ÜBUNGSTEXT
Die Tour-Bilanz der Franzosen

Wer erlöst die Grande Nation? Und wann?

Von Aus Espelette von David Geisbüsch

Foto zu dem Text "Wer erlöst die Grande Nation? Und wann?"
Romain Bardet (AG2R, re.) blieb in diesem Jahr bei der Tour hinter den hohen Erwartungen zurück. | Foto: Cor Vos

29.07.2018  |  (rsn) - Espelette. Es war am 21. Juli 1985, als sich Bernard Hinault in Paris zum fünften und letzten Mal zum Sieger der Tour de France gekrönt wurde. Damals, vor 33 Jahren, ahnte wohl niemand, dass ihm, dem Dachs aus Yffiniac, bis zum heutigen Tag kein Landsmann folgen würde. Es ist ein wahres Dilemma aus Sicht der Franzosen.

Jean-Christophe Peraud (AG2R) im Jahr 2014 und Romain Bardet (AG2R) 2016 schnupperten in jüngster Vergangenheit als jeweils Zweitplatzierte an der nationalen Heiligsprechung - wenn auch mit einem gewissen zeitlichen Respektabstand. Und ehrlich gesagt: Ein möglicher französischer Tour-Sieger ist derzeit nicht in Sicht.

DATENSÄTZE
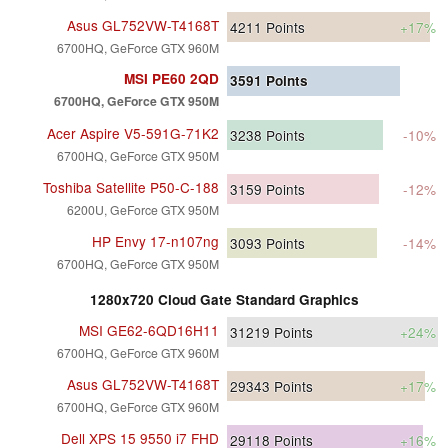
Asus GL752VW-T4168T
4211
Points
+17%
6700HQ, GeForce GTX 960M
MSI PE60 2QD
3591
Points
6700HQ, GeForce GTX 950M
Acer Aspire V5-591G-71K2
3238
Points
-10%
6700HQ, GeForce GTX 950M
Toshiba Satellite P50-C-188
3159
Points
-12%
6200U, GeForce GTX 950M
HP Envy 17-n107ng
3093
Points
-14%
6700HQ, GeForce GTX 950M
1280x720 Cloud Gate Standard Graphics
MSI GE62-6QD16H11
31219
Points
+24%
6700HQ, GeForce GTX 960M
Asus GL752VW-T4168T
29343
Points
+17%
6700HQ, GeForce GTX 960M
Dell XPS 15 9550 i7 FHD
29118
Points
+16%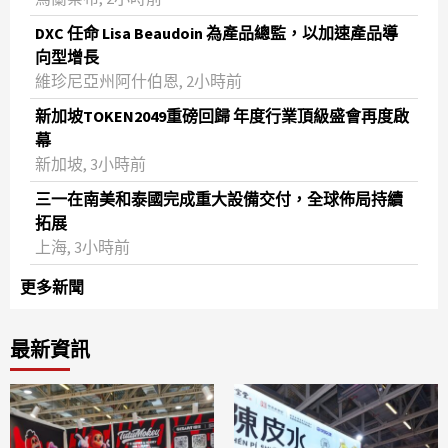
DXC 任命 Lisa Beaudoin 為產品總監，以加速產品導
向型增長
維珍尼亞州阿什伯恩, 2小時前
新加坡TOKEN2049重磅回歸 年度行業頂級盛會再度啟
幕
新加坡, 3小時前
三一在南美和泰國完成重大設備交付，全球佈局持續
拓展
上海, 3小時前
更多新聞
最新資訊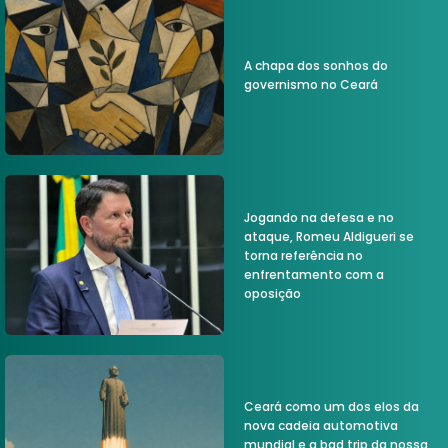
A chapa dos sonhos do
governismo no Ceará
Jogando na defesa e no
ataque, Romeu Aldigueri se
torna referência no
enfrentamento com a
oposição
Ceará como um dos elos da
nova cadeia automotiva
mundial e a bad trip da nossa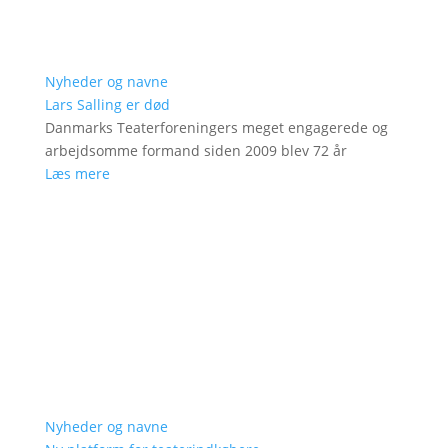
Nyheder og navne
Lars Salling er død
Danmarks Teaterforeningers meget engagerede og
arbejdsomme formand siden 2009 blev 72 år
Læs mere
Nyheder og navne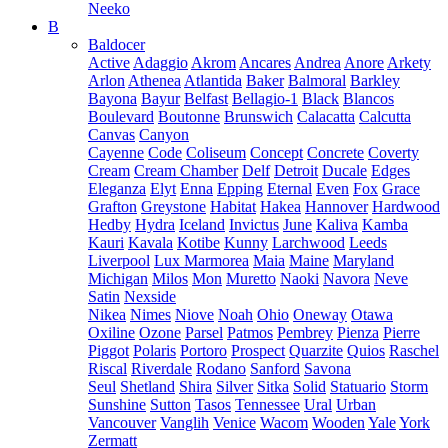
Neeko
B
Baldocer
Active
Adaggio
Akrom
Ancares
Andrea
Anore
Arkety
Arlon
Athenea
Atlantida
Baker
Balmoral
Barkley
Bayona
Bayur
Belfast
Bellagio-1
Black
Blancos
Boulevard
Boutonne
Brunswich
Calacatta
Calcutta
Canvas
Canyon
Cayenne
Code
Coliseum
Concept
Concrete
Coverty
Cream
Cream Chamber
Delf
Detroit
Ducale
Edges
Eleganza
Elyt
Enna
Epping
Eternal
Even
Fox
Grace
Grafton
Greystone
Habitat
Hakea
Hannover
Hardwood
Hedby
Hydra
Iceland
Invictus
June
Kaliva
Kamba
Kauri
Kavala
Kotibe
Kunny
Larchwood
Leeds
Liverpool
Lux Marmorea
Maia
Maine
Maryland
Michigan
Milos
Mon
Muretto
Naoki
Navora
Neve
Satin
Nexside
Nikea
Nimes
Niove
Noah
Ohio
Oneway
Otawa
Oxiline
Ozone
Parsel
Patmos
Pembrey
Pienza
Pierre
Piggot
Polaris
Portoro
Prospect
Quarzite
Quios
Raschel
Riscal
Riverdale
Rodano
Sanford
Savona
Seul
Shetland
Shira
Silver
Sitka
Solid
Statuario
Storm
Sunshine
Sutton
Tasos
Tennessee
Ural
Urban
Vancouver
Vanglih
Venice
Wacom
Wooden
Yale
York
Zermatt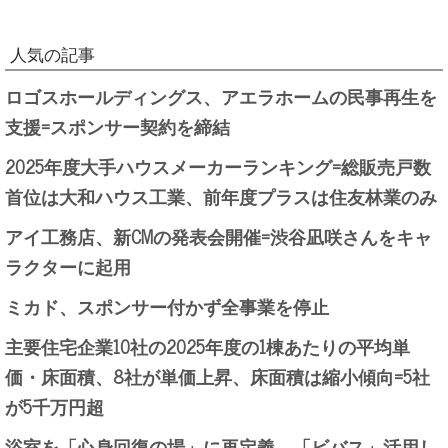
人気の記事
ロゴスホールディングス、アエラホームの民事再生を
支援=スポンサー契約を締結
2025年度大手ハウスメーカーランキング=総販売戸数
首位は大和ハウス工業、前年度プラスは住友林業のみ
アイ工務店、新CMの発表会開催=渋谷凪咲さんをキャ
ラクターに起用
ミカド、スポンサー付かず全事業を停止
主要住宅企業10社の2025年度の1棟あたりの平均単
価・床面積、8社が単価上昇、床面積は縮小傾向=5社
が5千万円超
浴室を「心身回復の場」に再定義、「ビバス」活用し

ZU LÖSENDE AUFGABEN
a – Prüfen Sie für jede Aussage, ob sie mit dem Übungstext übereinstimmt, und belegen Sie Ihre Antwort mit dem genauen Wortlaut des Textes: (i) Bernard Hinault gewann die Tour de France 1985 zum fünften und letzten Mal. (ii) Romain Bardet wurde 2014 Zweiter der Tour. (iii) Laut Text ist derzeit ein möglicher französischer Tour-Sieger in Sicht.
b – Beantworten Sie anhand des Übungstextes, aus welchem Ort Bernard Hinault stammt.
c – Schreiben Sie die Stelle des Übungstextes wortgetreu ab, die mit „Von Aus Espelette“ beginnt und bis einschließlich „Sicht der Franzosen.“ reicht.

ERWARTETE ANTWORTEN
a –
(i) Ja: „Es war am 21. Juli 1985, als sich Bernard Hinault in Paris zum fünften und letzten Mal zum Sieger der Tour de France gekrönt wurde.“
(ii) Nein: „Jean-Christophe Peraud (AG2R) im Jahr 2014 und Romain Bardet (AG2R) 2016“
(iii) Nein: „Ein möglicher französischer Tour-Sieger ist derzeit nicht in Sicht.“

b – Aus Yffiniac.

c –
Von Aus Espelette von David Geisbüsch

Foto zu dem Text "Wer erlöst die Grande Nation? Und wann?"
Romain Bardet (AG2R, re.) blieb in diesem Jahr bei der Tour hinter den hohen Erwartungen zurück. | Foto: Cor Vos

29.07.2018  |  (rsn) - Espelette. Es war am 21. Juli 1985, als sich Bernard Hinault in Paris zum fünften und letzten Mal zum Sieger der Tour de France gekrönt wurde. Damals, vor 33 Jahren, ahnte wohl niemand, dass ihm, dem Dachs aus Yffiniac, bis zum heutigen Tag kein Landsmann folgen würde. Es ist ein wahres Dilemma aus Sicht der Franzosen.